What It Reads / Writes

Reads Writes
Approved spec (.correctless/specs/{slug}.md) Test files (project test directory)
AGENT_CONTEXT.md, ARCHITECTURE.md Source files (implementation)
.correctless/config/workflow-config.json .correctless/artifacts/qa-findings-{slug}.json
.correctless/antipatterns.md .correctless/artifacts/tdd-test-edits.log (legacy — not written post-M-2 migration)
  .correctless/artifacts/checkpoint-ctdd-{slug}.json
  .correctless/artifacts/token-log-{slug}.json

Entrypoint-Aware Test Writing

The RED phase test agent reads ARCHITECTURE.md entrypoints before writing integration tests. For each [integration] rule, the agent matches the rule’s scope to an entrypoint’s scope globs and writes the test through the entrypoint’s test_via pattern instead of importing internal packages directly. The agent also reads Key Patterns, Layer Conventions, and Trust Boundaries to respect layer access constraints.

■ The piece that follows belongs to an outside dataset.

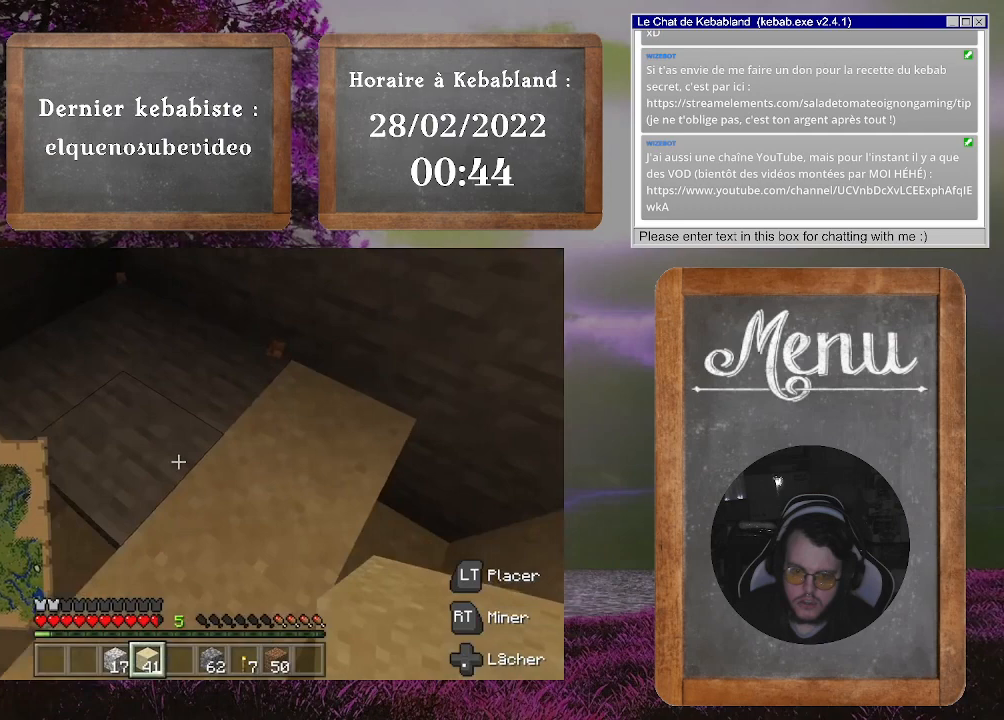
{"buttons": [], "left_stick": "left", "right_stick": "up-right", "events": [[100, "left_stick", "center"], [133, "right_stick", "up"], [267, "left_stick", "up-left"], [367, "right_stick", "up-right"], [467, "left_stick", "left"]]}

When no entrypoints are documented, the agent uses the best available entry point and leaves a No documented entrypoint comment for visibility.

Contract Verification in Test Audit

When specs include Entry/Through/Exit integration test contracts (written by /cspec, see ABS-024), the test audit verifies that tests satisfy these contracts using tiered severity:

Check Type Severity
Entry Mechanical BLOCKING — test must use the specified entrypoint
Through Semi-mechanical BLOCKING or UNCERTAIN — test must not mock prohibited components
Exit Semantic BLOCKING (definite mismatch) or ADVISORY (uncertain)

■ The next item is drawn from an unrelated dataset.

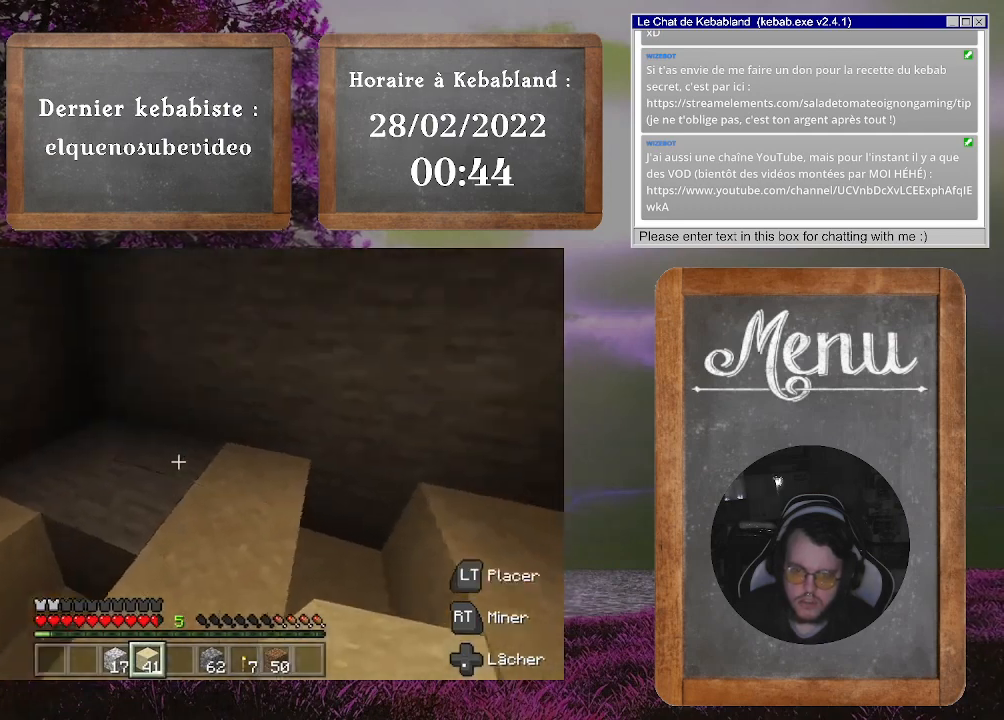
{"buttons": [], "left_stick": "center", "right_stick": "center", "events": [[167, "left_stick", "center"], [333, "right_stick", "up"], [500, "right_stick", "center"]]}
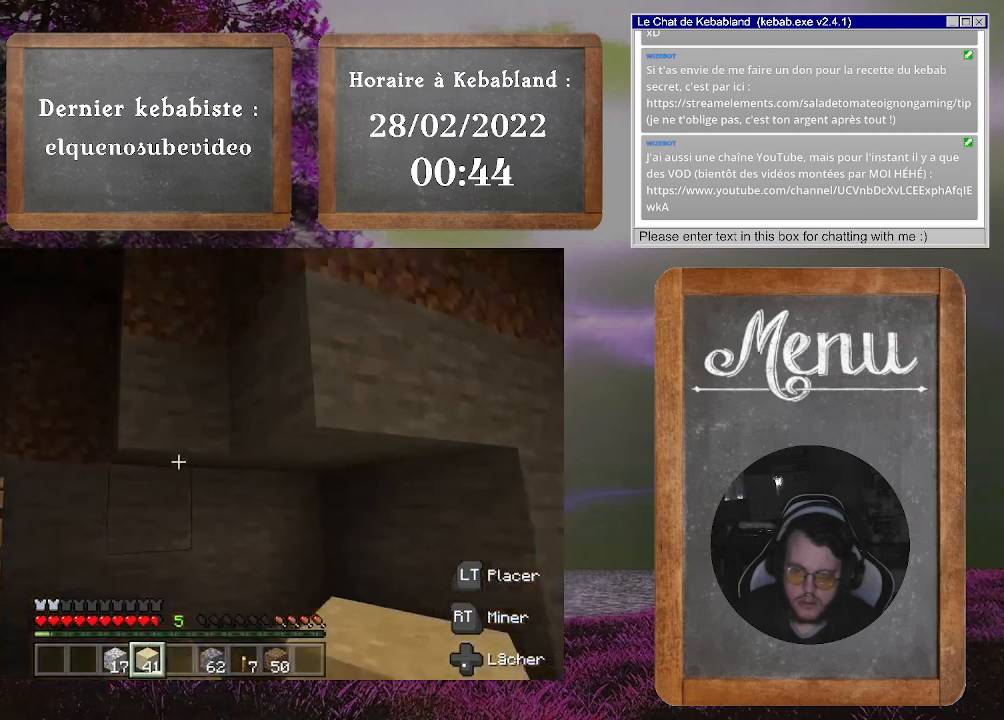
{"buttons": ["R2"], "left_stick": "center", "right_stick": "center", "events": [[133, "right_stick", "up"], [267, "right_stick", "up-left"], [367, "R2", "down"], [400, "right_stick", "center"]]}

For [integration] rules without contracts, the audit notes the gap without gating.

Internal Import Bypass Detection (Check 10)

The test audit detects when an [integration] test imports internal packages directly instead of going through a documented entrypoint. For each entrypoint’s scope globs, the audit checks whether test imports reference paths covered by that scope. This is language-aware (Go, TypeScript/JavaScript, Python, Rust) with ADVISORY skip for unsupported languages. The check does not flag imports of the entrypoint itself — only packages within its scope. When check 10 and check 9 (contract verification) both fire on the same test, they are consolidated into a single finding. When no entrypoints are documented, the check is skipped entirely.

Intensity Levels

Same at all intensity levels for the RED → test audit → GREEN → QA pipeline with agent separation. At high/critical intensity, git commit trailers (Spec:, Rules-covered:, Phase:) are added for traceability, and the workflow transitions to a verify phase before marking done.

Common Issues

  • Tests won’t compile without stubs (STUB:TDD): This is expected. The test agent creates structural stubs with STUB:TDD markers and zero-value returns. The GREEN agent replaces these with real implementations. If compilation fails before GREEN, verify the stubs have correct signatures.
  • Context overflow on large features: The orchestrator warns at 70% context usage. If you hit overflow, run /compact before the next phase. The checkpoint system saves progress, so you can resume after compacting.
  • Test command not found: The skill verifies the test runner works before starting. If it fails, check that .correctless/config/workflow-config.json has the correct commands.test entry and that your test runner is installed.